§ Records supplied:
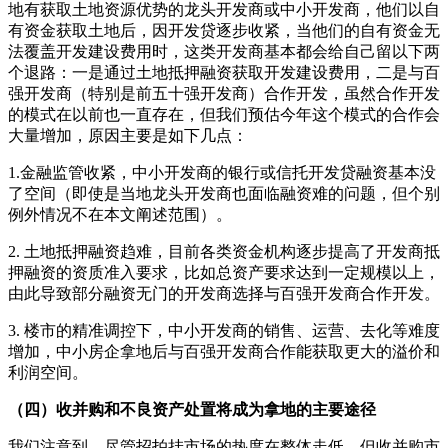
地有获取土地资源优势的龙头开发商或中小开发商，他们以自
有资金获取土地后，因开发贷逐步收紧，当他们的自有资金无
法覆盖开发建设费用时，这类开发商基本都会给自己留以下两
个退路：一是通过土地抵押融资获取开发建设费用，二是与百
强开发商（特别是前五十强开发商）合作开发，虽然合作开发
的模式在以前也一直存在，但我们预估今年这个模式的合作会
大量增加，原因主要是如下几点：
1.金融监管收紧，中小开发商的银行或信托开发贷融资基本没
了空间（即使是当地龙头开发商也面临融资难的问题，但个别
例外情况不在本文阐述范围）。
2. 土地抵押融资趋难，目前各类资金机构逐步提高了开发商抵
押融资的资质准入要求，比如总资产要求达到一定规模以上，
由此导致部分融资无门的开发商选择与百强开发商合作开发。
3. 楼市的精准调控下，中小开发商的销售、运营、去化等难度
增加，中小房企拿地后与百强开发商合作能获取更大的溢价和
利润空间。
（四）收并购和不良资产处置将成为拿地的主要途径
我们注意到，尽管招拍挂市场的热度在整体走低，但收并购市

§ Work to complete: Only the pictures are to be excluded; all other parts of the records above are to be given exactly.

§ Task answer:
地有获取土地资源优势的龙头开发商或中小开发商，他们以自
有资金获取土地后，因开发贷逐步收紧，当他们的自有资金无
法覆盖开发建设费用时，这类开发商基本都会给自己留以下两
个退路：一是通过土地抵押融资获取开发建设费用，二是与百
强开发商（特别是前五十强开发商）合作开发，虽然合作开发
的模式在以前也一直存在，但我们预估今年这个模式的合作会
大量增加，原因主要是如下几点：
1.金融监管收紧，中小开发商的银行或信托开发贷融资基本没
了空间（即使是当地龙头开发商也面临融资难的问题，但个别
例外情况不在本文阐述范围）。
2. 土地抵押融资趋难，目前各类资金机构逐步提高了开发商抵
押融资的资质准入要求，比如总资产要求达到一定规模以上，
由此导致部分融资无门的开发商选择与百强开发商合作开发。
3. 楼市的精准调控下，中小开发商的销售、运营、去化等难度
增加，中小房企拿地后与百强开发商合作能获取更大的溢价和
利润空间。
（四）收并购和不良资产处置将成为拿地的主要途径
我们注意到，尽管招拍挂市场的热度在整体走低，但收并购市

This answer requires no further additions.